Kest came and stood next to me. ‘Her strength has surprised us before.’
‘Ethalia is with her; with any luck she’ll help her regain full control of herself again.’ I noticed Darriana was nowhere to be seen. ‘Where’s—?’
‘Who knows?’ Brasti said, sounding annoyed. ‘Once she heard Valiana wasn’t in danger she just took off.’
A noblewoman in her nightclothes whose name I’d forgotten approached me, her husband, similarly attired, close behind. ‘That creature should be locked up in a cell, not running around attacking the Ducal Protector of Luth!’
‘I take it you’re fond of Pastien, then?’
The husband gave one of those noises nobles make that’s supposed to make you realise you’ve overstepped the bounds of propriety. It sounds a lot like harrumph, only with more phlegm. ‘We are loyal and patriotic citizens of Luth,’ he announced portentously.
‘That’s odd,’ I said. ‘I seem to recall the Ducal Protector being in rather dire need of loyal citizens a couple of months ago – I can’t say I remember any of you stepping up to defend him when the Prelate and his Church Knights came to call.’
I felt a sharp sting on my left cheek: the man had slapped me. I mean, he’d really slapped me! This crook-backed, pot-bellied nobleman had brought his arm back, opened his hand and cuffed me as if I were an errant child.
‘You dare to laugh at the Viscount of Destre?’ his wife demanded.
Truth be told, I hadn’t even noticed I was laughing. ‘Your pardon, my Lady.’ I looked at the Viscount. ‘My Lord. I regret my hasty and thoughtless words.’
There followed a bit more harrumphing and a few choice insults about the Greatcoats’ lack of manners and courage, but at last they retired back to their chambers.

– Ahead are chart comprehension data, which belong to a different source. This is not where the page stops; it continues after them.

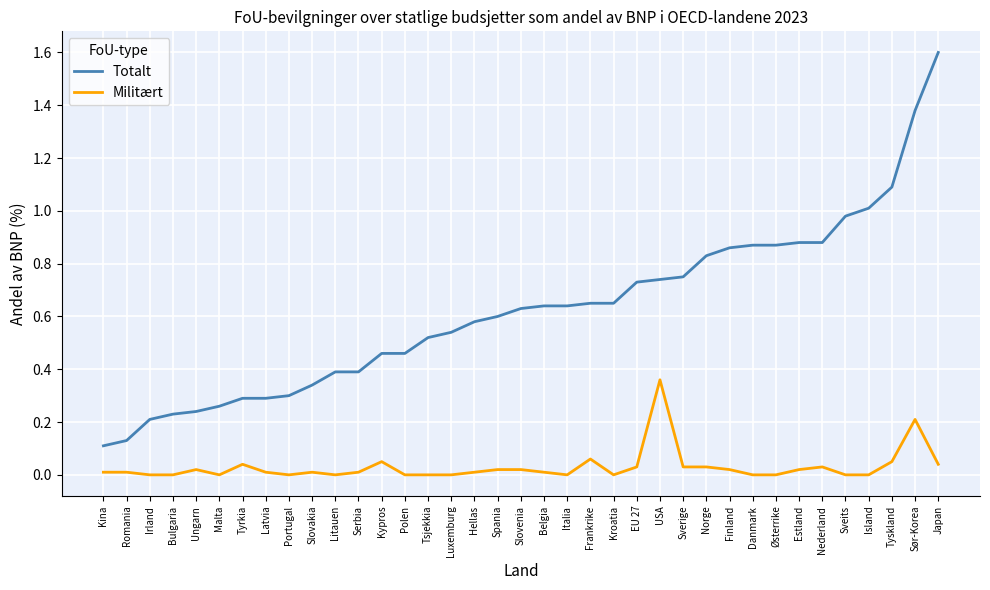

Which series has the largest range (max minus min)?

Totalt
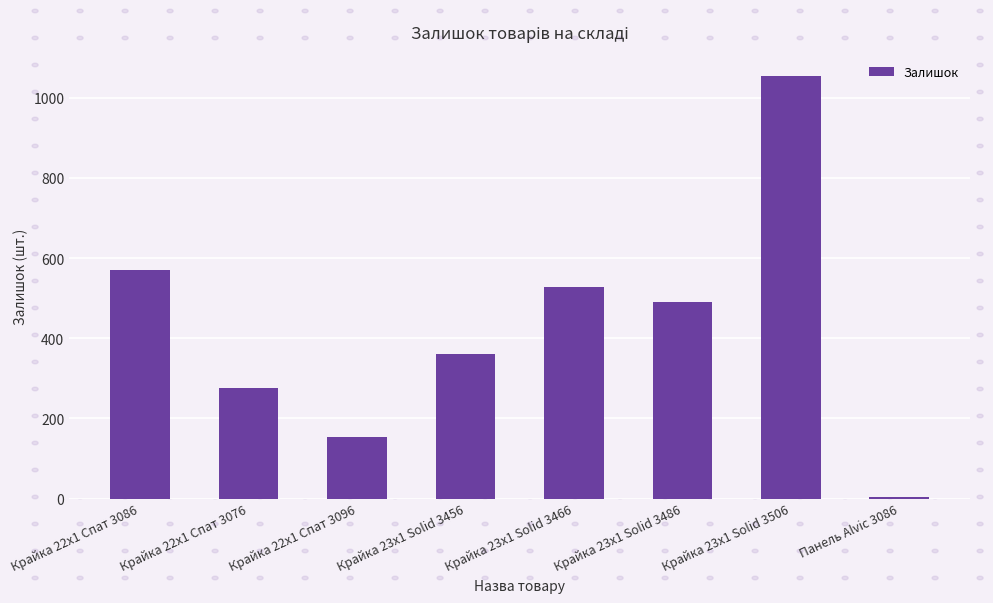

How many bars are there in total?

8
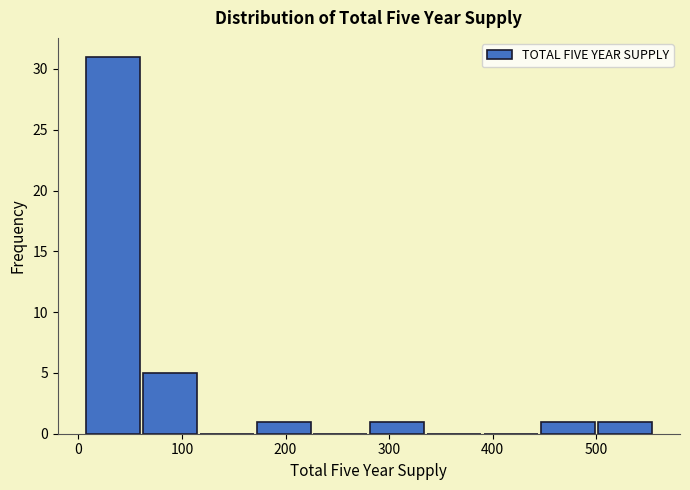

Over which range of the x-axis is the bar tallest?

10 to 60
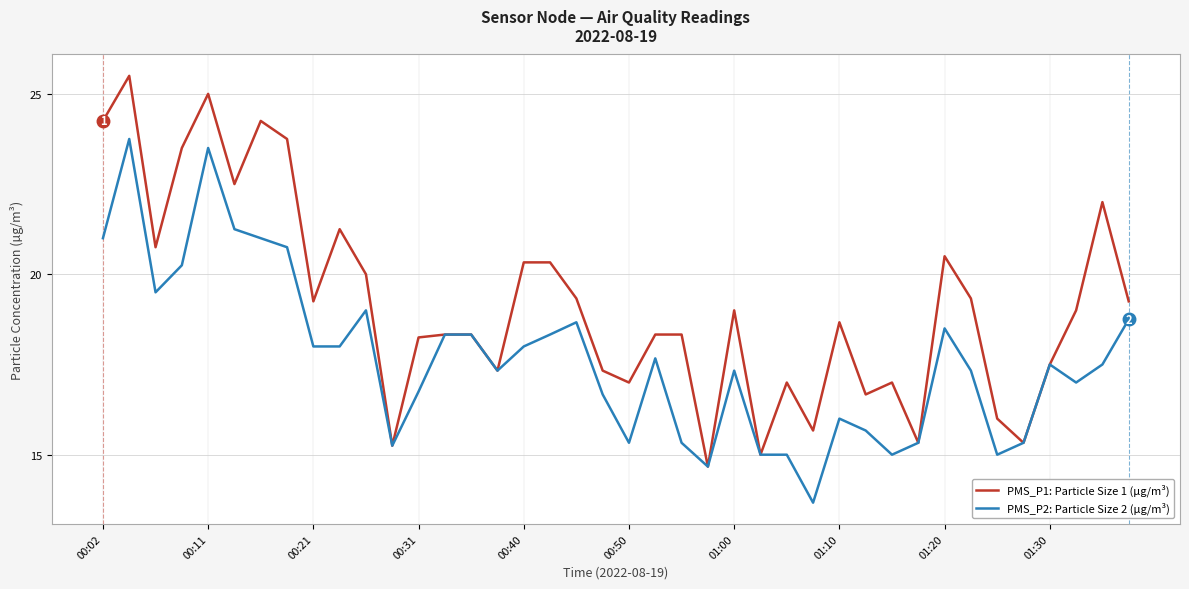

Which series has the largest range (max minus min)?

PMS_P1: Particle Size 1 (µg/m³)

I leaned back against the door of Pastien’s room and noticed Chalmers was staring at me with one eyebrow raised. ‘Since when do the Greatcoats take shit from petty noblemen in their nightshirts?’
I took in a breath and let it whistle out through my teeth. ‘Do you suppose you could resist the urge to remind me what a disappointment I am just long enough for me to find out what’s happened to my daughter?’